The women were worse, they said all I wanted was s*x, I was a w***e who couldn’t find a nice Indian boy that it was because I was a divorcee that’s why I couldn’t find a nice Indian boy that’s why I had to slum it with the JAATI… I stepped away that day from being an Indian woman, and just started to be me.

I wore a face veil in Islamic fashion, because I had remarried and that was what my abuser had said, if I remarried he would run me over with his taxi. I hid, I asked my husband to stay home, I never left the house, I never went anywhere without my husband, he even had to come and stand with me in the various court cases I was fighting against my abuser. I am still very afraid, but I get a little more
courageous every day.

My husband is the Founder of the Fiji Women’s Self Defence Program and a senior martial arts instructor. I said I wanted to run it and he began training me. It shows not all men are abusers, that you take help from anyone who offers it, help is far better then the emotional and physical abuse.

This is how I healed, I learn to help women define themselves, to learn where help is, to learn how to stop the beatings, to learn to define themselves to learn to be free.

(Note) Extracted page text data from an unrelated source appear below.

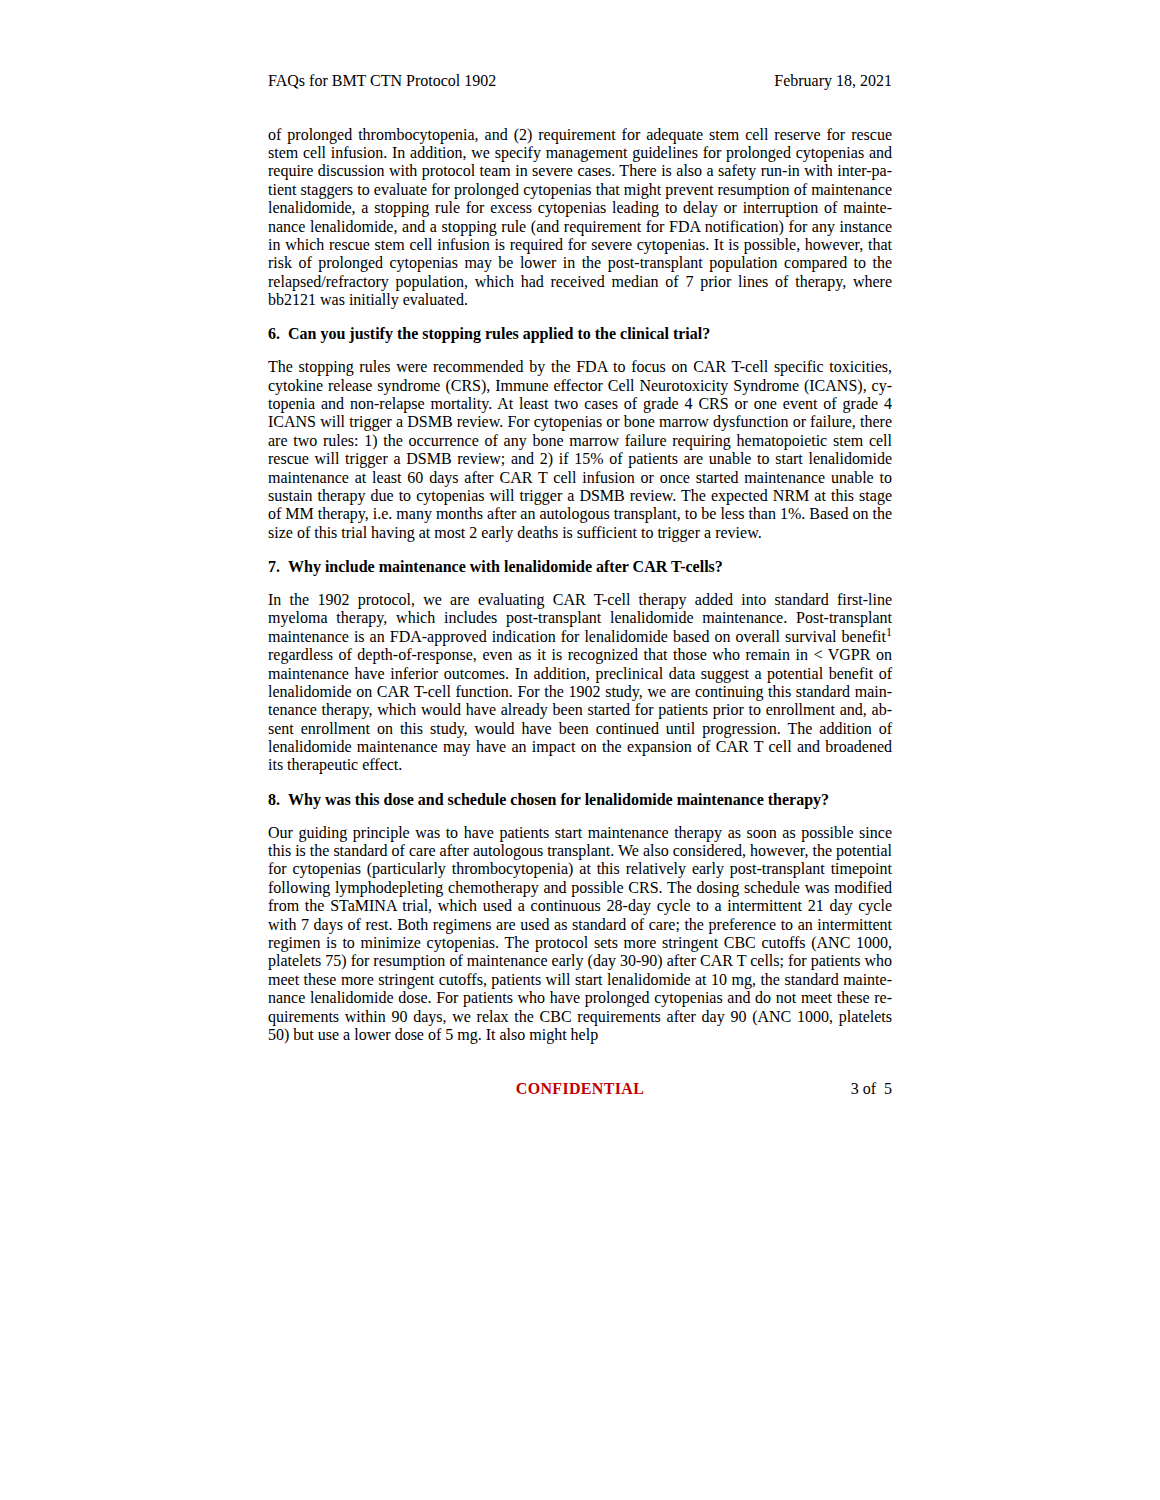FAQs for BMT CTN Protocol 1902
February 18, 2021
of prolonged thrombocytopenia, and (2) requirement for adequate stem cell reserve for rescue stem cell infusion. In addition, we specify management guidelines for prolonged cytopenias and require discussion with protocol team in severe cases. There is also a safety run-in with inter-patient staggers to evaluate for prolonged cytopenias that might prevent resumption of maintenance lenalidomide, a stopping rule for excess cytopenias leading to delay or interruption of maintenance lenalidomide, and a stopping rule (and requirement for FDA notification) for any instance in which rescue stem cell infusion is required for severe cytopenias. It is possible, however, that risk of prolonged cytopenias may be lower in the post-transplant population compared to the relapsed/refractory population, which had received median of 7 prior lines of therapy, where bb2121 was initially evaluated.
6. Can you justify the stopping rules applied to the clinical trial?
The stopping rules were recommended by the FDA to focus on CAR T-cell specific toxicities, cytokine release syndrome (CRS), Immune effector Cell Neurotoxicity Syndrome (ICANS), cytopenia and non-relapse mortality. At least two cases of grade 4 CRS or one event of grade 4 ICANS will trigger a DSMB review. For cytopenias or bone marrow dysfunction or failure, there are two rules: 1) the occurrence of any bone marrow failure requiring hematopoietic stem cell rescue will trigger a DSMB review; and 2) if 15% of patients are unable to start lenalidomide maintenance at least 60 days after CAR T cell infusion or once started maintenance unable to sustain therapy due to cytopenias will trigger a DSMB review. The expected NRM at this stage of MM therapy, i.e. many months after an autologous transplant, to be less than 1%. Based on the size of this trial having at most 2 early deaths is sufficient to trigger a review.
7. Why include maintenance with lenalidomide after CAR T-cells?
In the 1902 protocol, we are evaluating CAR T-cell therapy added into standard first-line myeloma therapy, which includes post-transplant lenalidomide maintenance. Post-transplant maintenance is an FDA-approved indication for lenalidomide based on overall survival benefit1 regardless of depth-of-response, even as it is recognized that those who remain in < VGPR on maintenance have inferior outcomes. In addition, preclinical data suggest a potential benefit of lenalidomide on CAR T-cell function. For the 1902 study, we are continuing this standard maintenance therapy, which would have already been started for patients prior to enrollment and, absent enrollment on this study, would have been continued until progression. The addition of lenalidomide maintenance may have an impact on the expansion of CAR T cell and broadened its therapeutic effect.
8. Why was this dose and schedule chosen for lenalidomide maintenance therapy?
Our guiding principle was to have patients start maintenance therapy as soon as possible since this is the standard of care after autologous transplant. We also considered, however, the potential for cytopenias (particularly thrombocytopenia) at this relatively early post-transplant timepoint following lymphodepleting chemotherapy and possible CRS. The dosing schedule was modified from the STaMINA trial, which used a continuous 28-day cycle to a intermittent 21 day cycle with 7 days of rest. Both regimens are used as standard of care; the preference to an intermittent regimen is to minimize cytopenias. The protocol sets more stringent CBC cutoffs (ANC 1000, platelets 75) for resumption of maintenance early (day 30-90) after CAR T cells; for patients who meet these more stringent cutoffs, patients will start lenalidomide at 10 mg, the standard maintenance lenalidomide dose. For patients who have prolonged cytopenias and do not meet these requirements within 90 days, we relax the CBC requirements after day 90 (ANC 1000, platelets 50) but use a lower dose of 5 mg. It also might help
CONFIDENTIAL 3 of 5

I myself will be free, truly free, at the first class I teach.

I will have completed my training in six months, then I will be knocking on a few doors because believe me this is the program we have been looking for. It is not a solution, but it will help immensely.

Well I am 33, a decade later from that first slap, I have both my children with me, I am happily married, I am more powerful, more fit, more confident then I have ever been, I am pursuing a modelling career and I am speaking at this year’s International Women’s Day in front of all you beautiful people as an activist for change.

My life changed the day my husband told me

“You do not get to choose the circumstances of your life, you do choose if it breaks you”

I now have a mantra, I say it a 100 times a day, a belief that I am programming into myself.

I AM AMIZA BIBI, I AM UNBREAKABLE!!!”